#### Try it
From the rows below, pick out and copy every line containing the word "values".

#### Listed entries

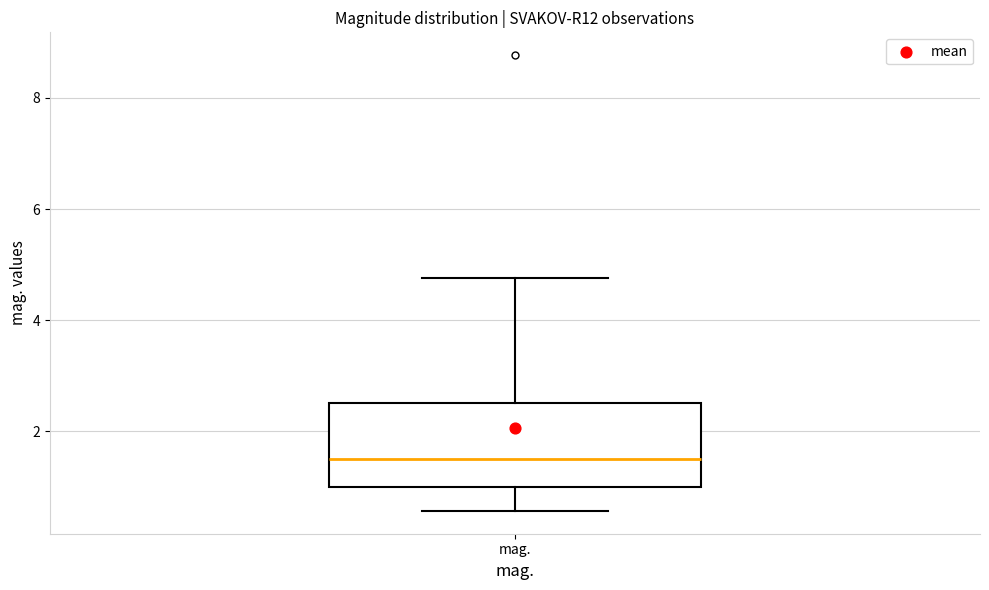

Where does the upper whisker of the box for mag. end on the y-axis? The values are not printed on the chart, so give them approximately, as read against the axis.

4.8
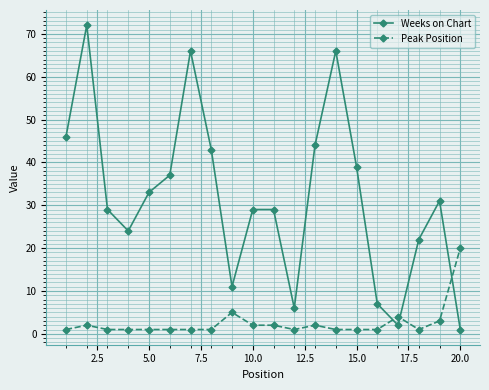

Reading right to left, what are all the values shown in this chart?

Weeks on Chart: 1	31	22	2	7	39	66	44	6	29	29	11	43	66	37	33	24	29	72	46
Peak Position: 20	3	1	4	1	1	1	2	1	2	2	5	1	1	1	1	1	1	2	1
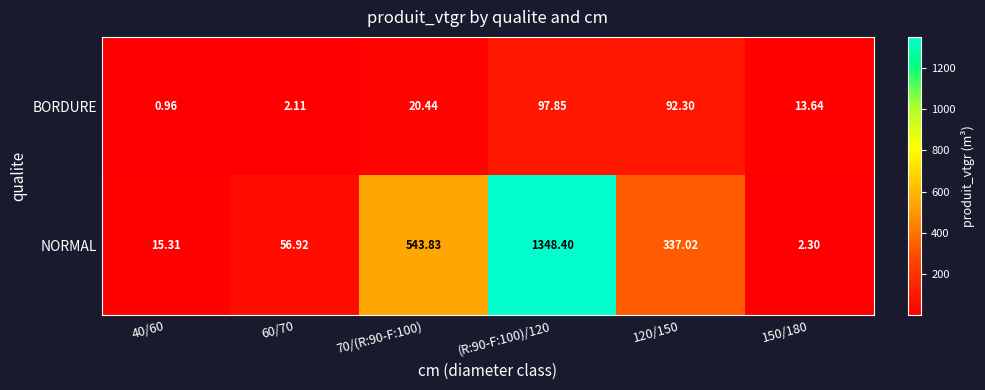

Which series has the largest total across all categories?

NORMAL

#### Solution for this problem
Where does the upper whisker of the box for mag. end on the y-axis? The values are not printed on the chart, so give them approximately, as read against the axis.
Reading right to left, what are all the values shown in this chart?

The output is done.